GAUTHIER BOURLARD - Dès son arrivée à la tête de la Banque africaine de développement et après plusieurs mois de vastes consultations en interne et en externe faites d’écoute et d’observation, le président Sidi Ould Tah a voulu marquer un tournant stratégique avec la mise en œuvre de ses quatre points cardinaux. Le principe est simple. On sait qu'aucun continent n'a pu se développer et arriver à un niveau de prospérité important sans le développement d'un secteur privé dynamique qui crée des emplois, génère de la croissance économique, contribue aux recettes fiscales et qui génère des revenus domestiques que les États peuvent réinvestir. Le rôle du secteur privé n'est plus à démontrer dans les efforts de développement. La BAD l'a bien compris et de ce fait, la promotion du secteur privé est une priorité transversale dans notre stratégie décennale.

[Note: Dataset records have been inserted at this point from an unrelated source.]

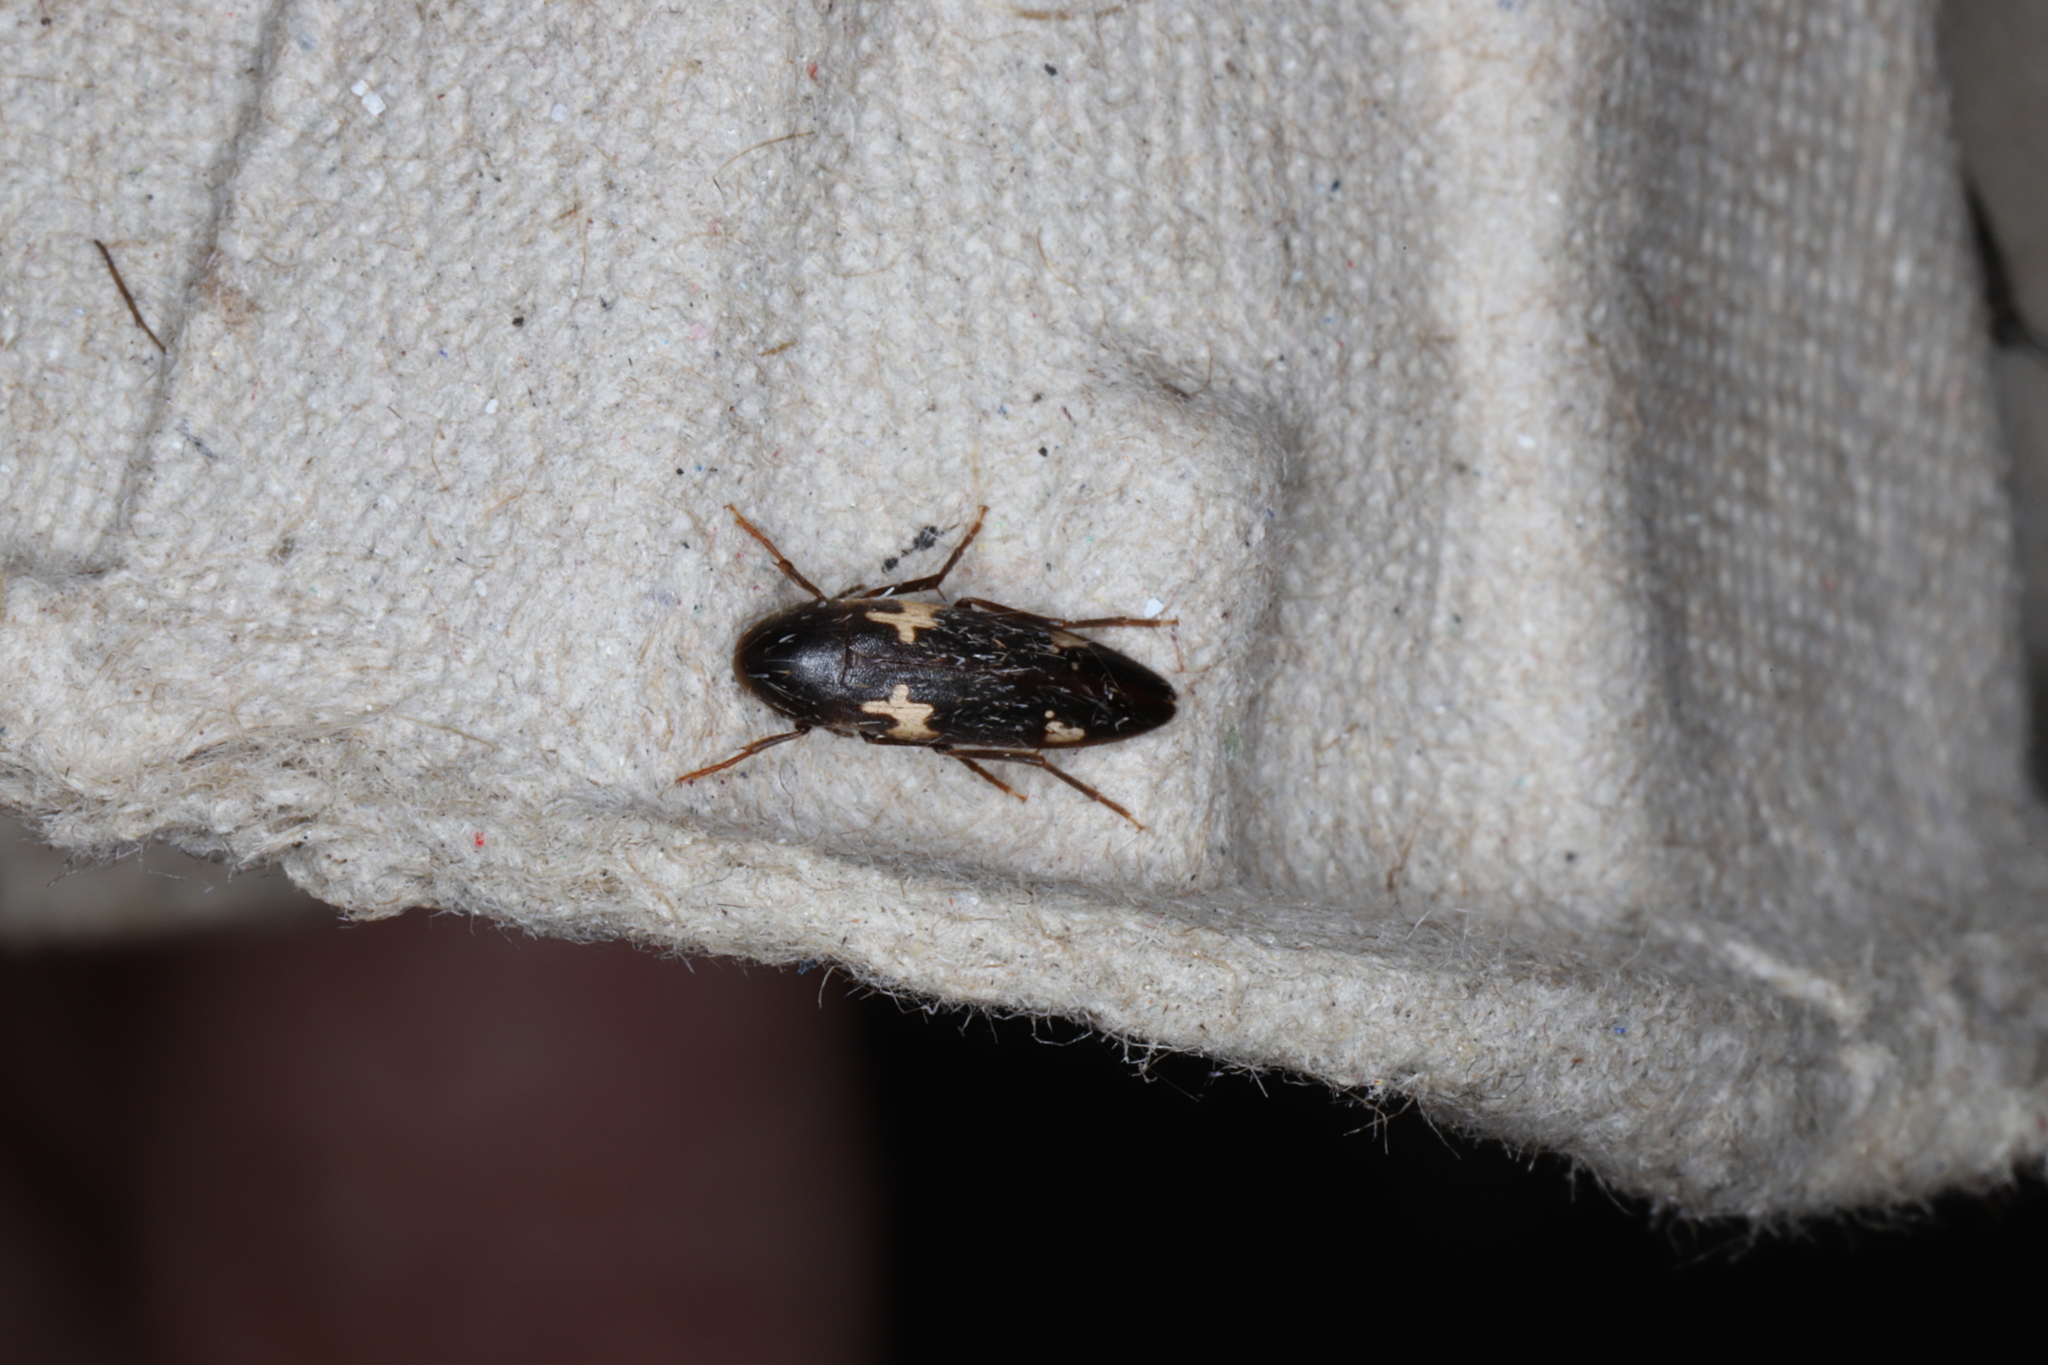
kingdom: Animalia
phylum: Arthropoda
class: Insecta
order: Coleoptera
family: Melandryidae
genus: Dircaea
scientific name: Dircaea liturata
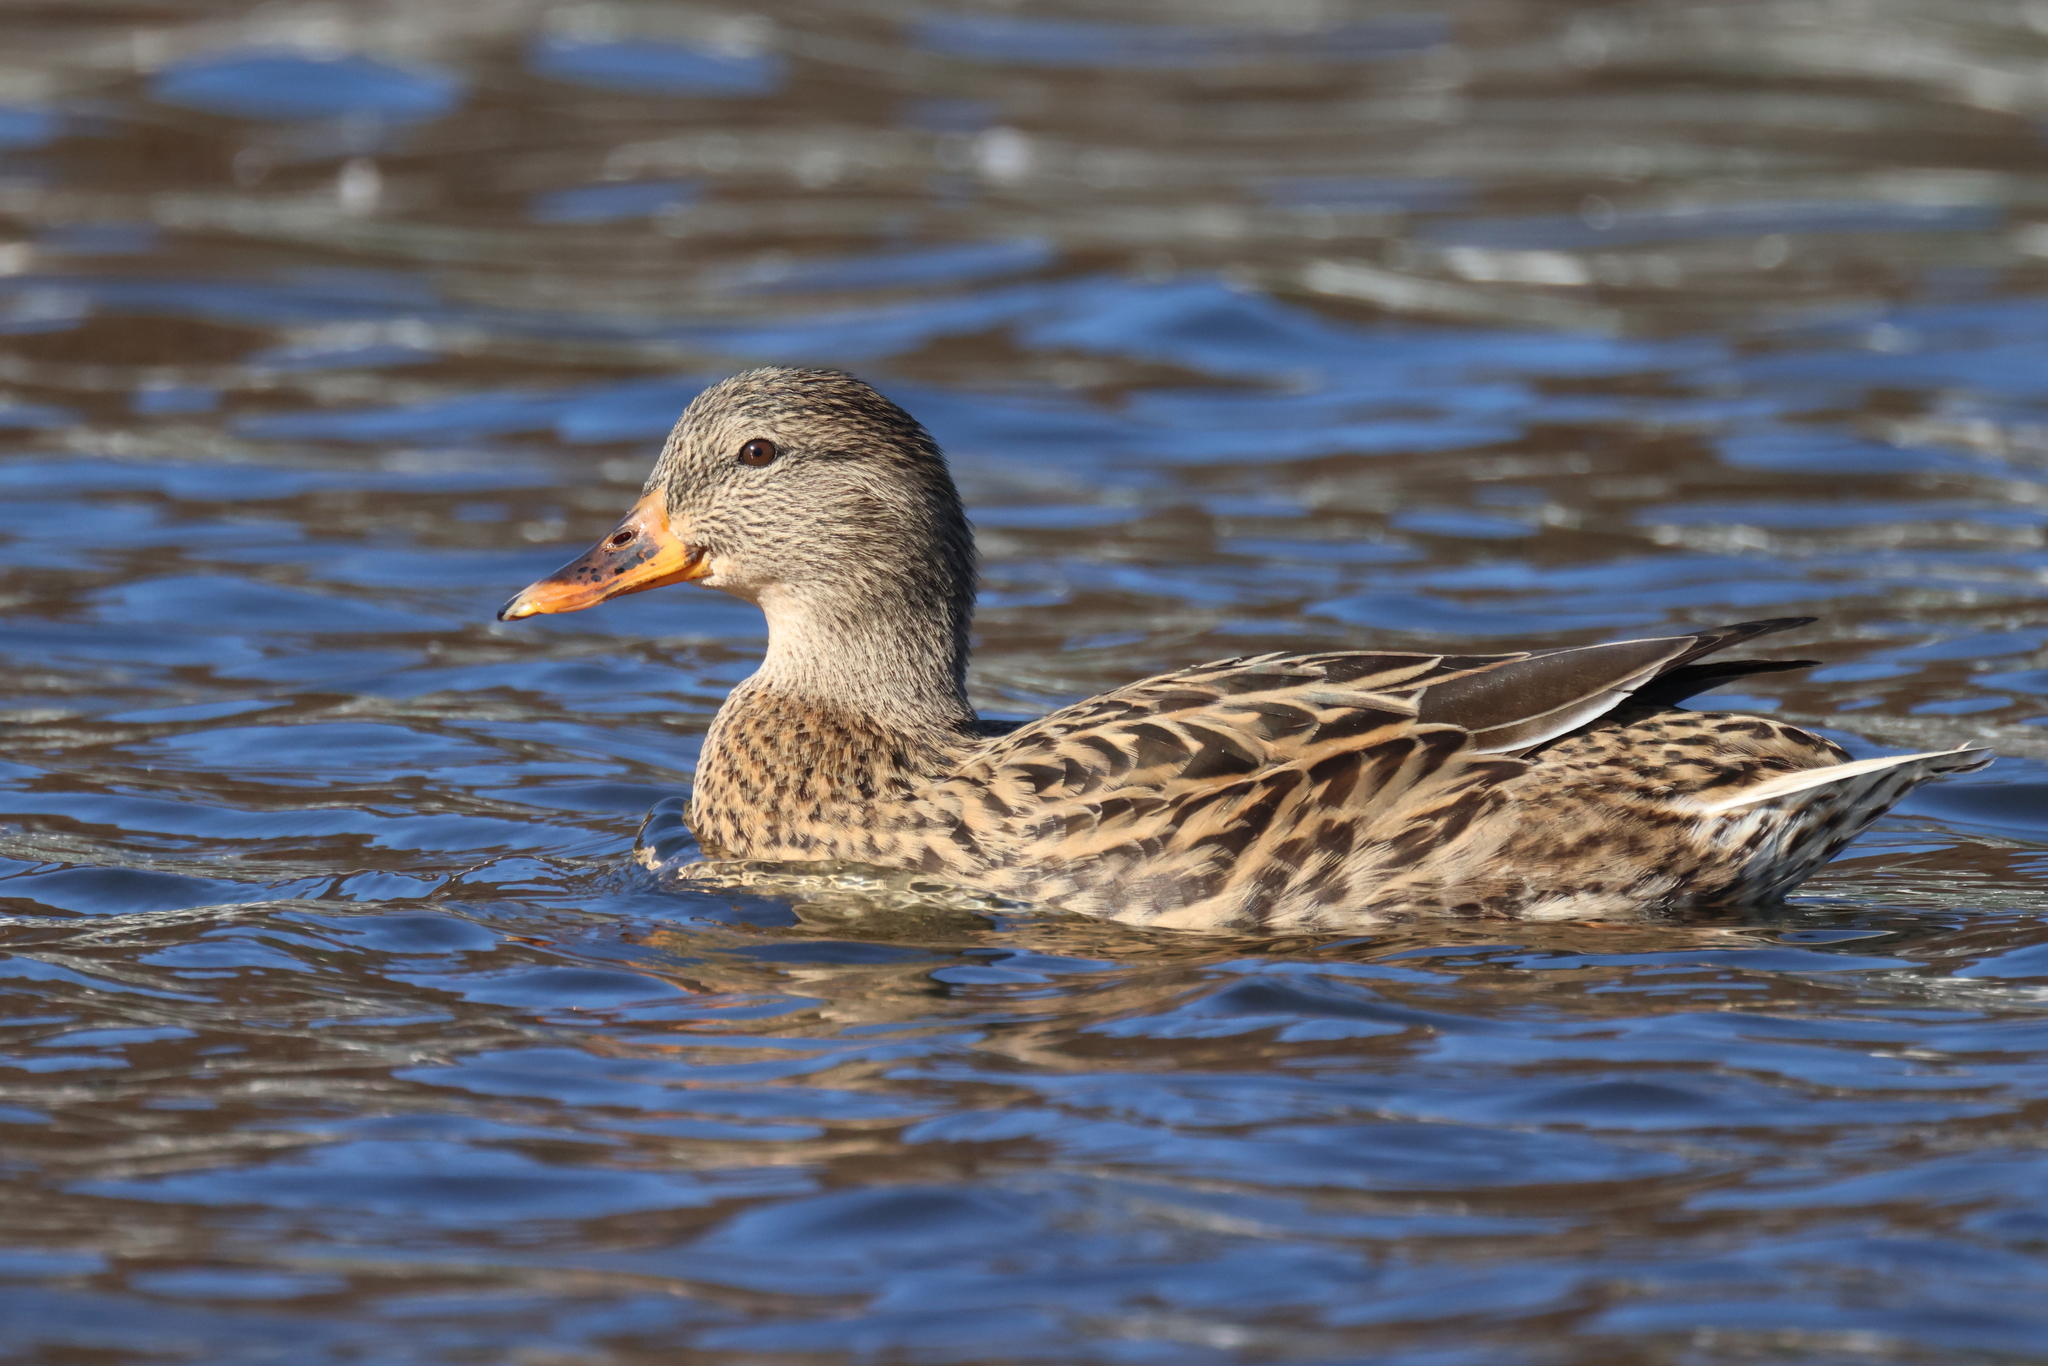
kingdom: Animalia
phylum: Chordata
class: Aves
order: Anseriformes
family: Anatidae
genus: Anas
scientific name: Anas platyrhynchos
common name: Mallard
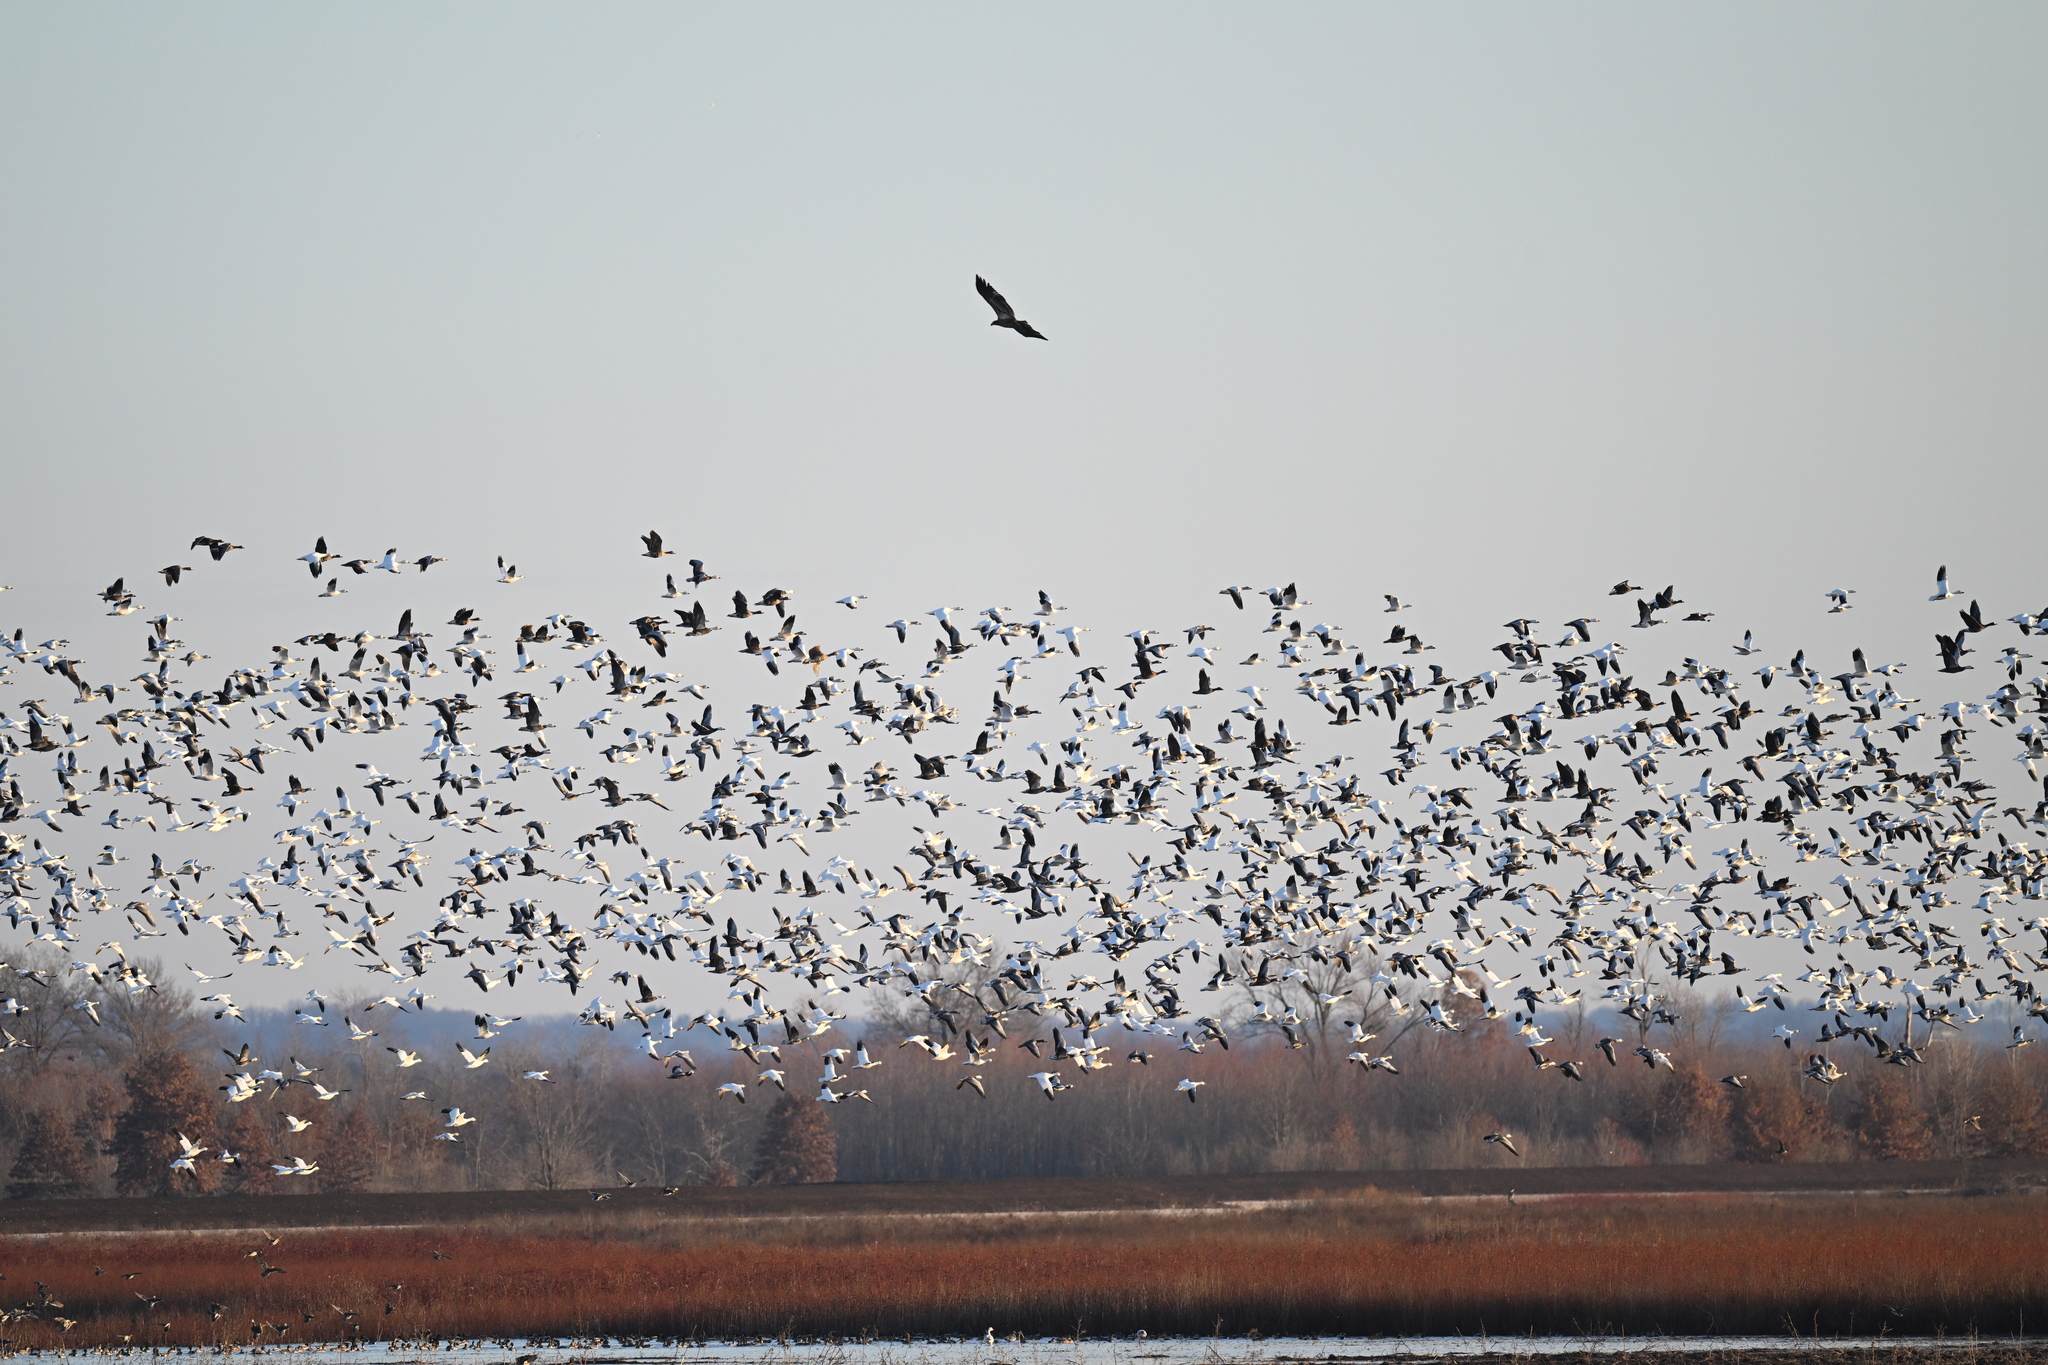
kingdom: Animalia
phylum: Chordata
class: Aves
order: Anseriformes
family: Anatidae
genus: Anser
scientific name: Anser caerulescens
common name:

Mais avec ses quatre points cardinaux et en particulier le premier - qui vise à libérer les capitaux privés pour le développement du continent, le président Sidi Ould Tah est parti du paradoxe africain, qui compte sur le continent des sources de financement significatives , que ce soient les fonds de pension africains, les institutions financières de développement africaines ou les banques nationales de développement africaines, mais qui enregistre également des besoins de financement du développement très conséquents Les ressources existent en Afrique. On constate néanmoins, et c’est d'ailleurs ce qui a motivé le thème des assemblées annuelles 2026, l'existence d'un continent très fragmenté. Les sources de financement existantes sont dispersées à l'échelle du continent et au-delà. Un des objectifs avec ces points cardinaux est de mobiliser ces capitaux privés, de les libérer, tout en organisant leur utilisation et leur canalisation. Ce sont exactement les objectifs poursuivis par au travers des deux premiers points cardinaux, le premier étant la libération des capitaux privés en particulier, et du capital en général, et le second visant le renforcement et la construction d'une nouvelle architecture financière africaine pour le développement (NAFAD).